Boeing agreed to sell 80 aircraft – 50 737 MAX 8s and 30 777s – worth about $17 billion at list prices to Iran Air in December 2016, in a deal that the company at the time said would create nearly 100,000 jobs. In April 2017, the airplane maker agreed to sell 30 737 MAX jets at a list price of $3 billion to Iran Aseman Airlines, with the option for 30 additional aircraft.

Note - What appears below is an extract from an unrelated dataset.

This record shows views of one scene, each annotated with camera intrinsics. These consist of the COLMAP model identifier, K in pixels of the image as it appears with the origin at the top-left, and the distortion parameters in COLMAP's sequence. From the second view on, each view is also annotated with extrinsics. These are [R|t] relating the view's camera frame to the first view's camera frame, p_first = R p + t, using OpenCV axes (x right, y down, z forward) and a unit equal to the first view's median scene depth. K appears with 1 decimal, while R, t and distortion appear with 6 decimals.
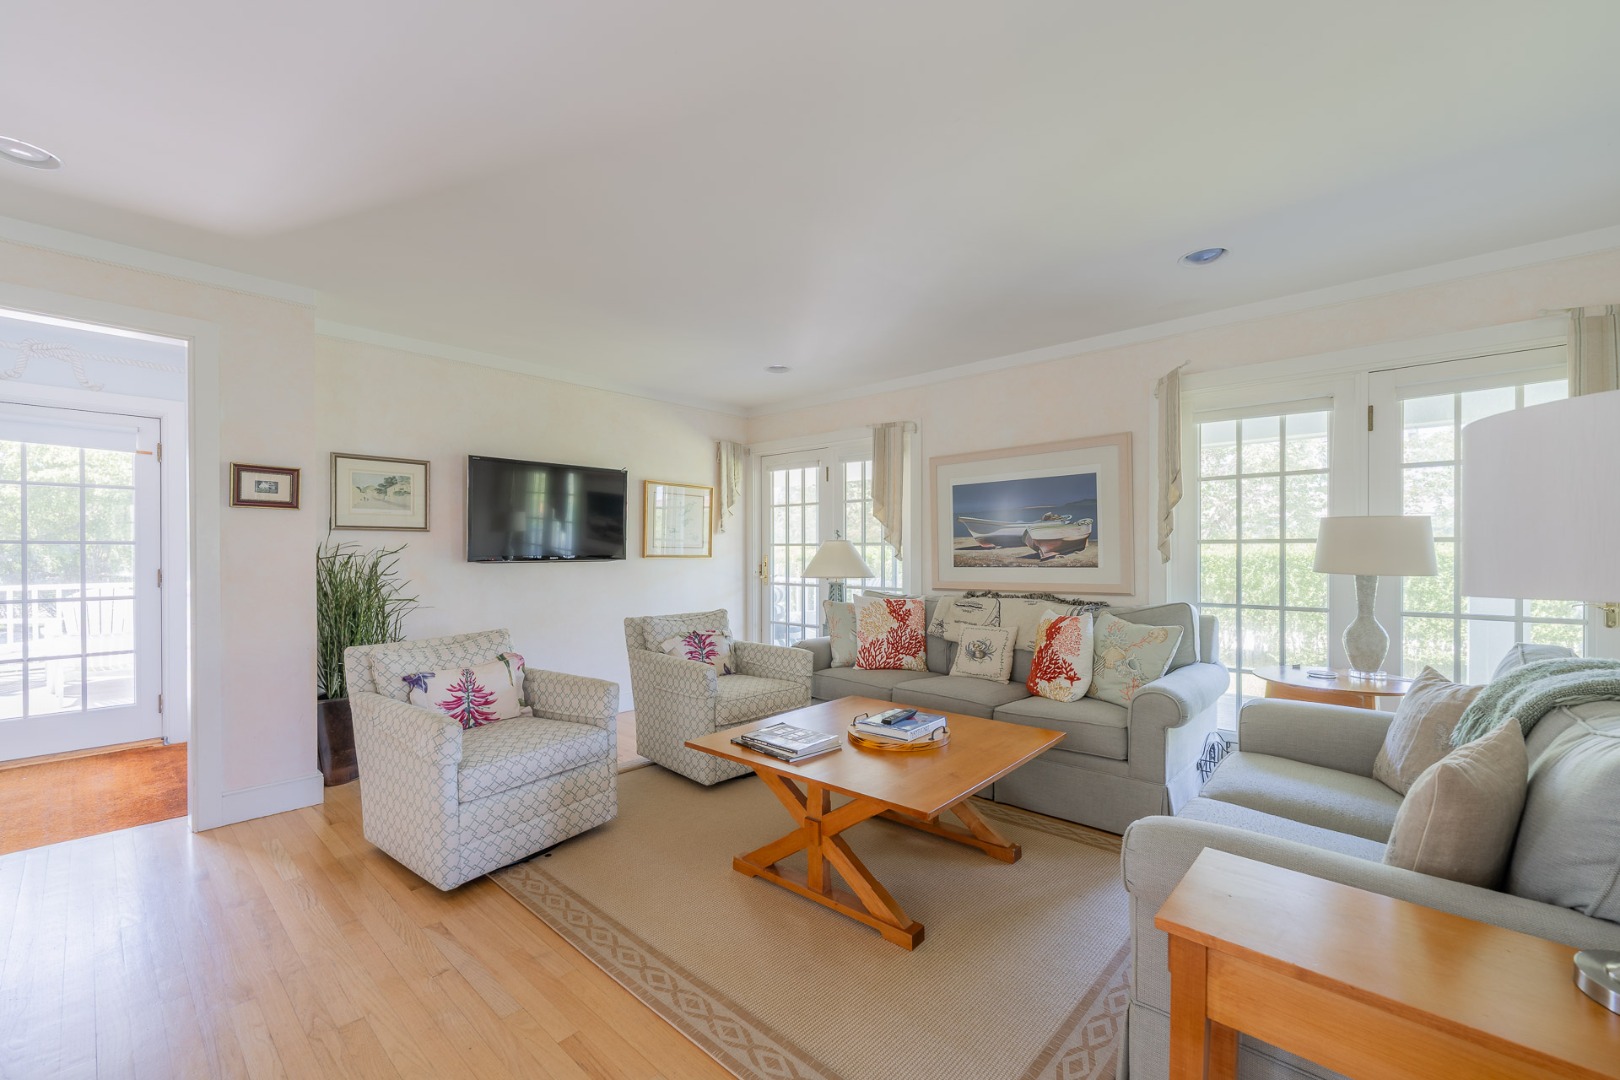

French airplane maker Airbus, Boeing’s biggest rival, signed an agreement with Iran Air in December 2016 for 100 aircraft. Despite being a foreign company, Airbus is also at risk of losing revenue as a result of Trump’s decision because its planes are composed of more than 10% of American-made parts, meaning it must receive permission from the U.S. Treasury Department to sell products to Iran.

The Treasury Department said on Tuesday the U.S. would ban the export of commercial aircraft, as well as parts and services to Iran, after 90- and 180-day wind-down periods.

“The Boeing and (Airbus) licenses will be revoked,” Mnuchin told reporters at the Treasury on Tuesday. “Under the original deal, there were waivers for commercial aircraft, parts and services, and the existing licenses will be revoked.” 

Trump announced Tuesday that the U.S. will withdraw from the nuclear deal, calling it “defective at its core” and signed a presidential memorandum to reinstate sanctions on Iran.

“We will be instituting the highest level of economic sanction,” Trump said in his address to the nation, warning that any nation who aids Iran in its quest for nuclear weapons could also be “strongly sanctioned” by the U.S.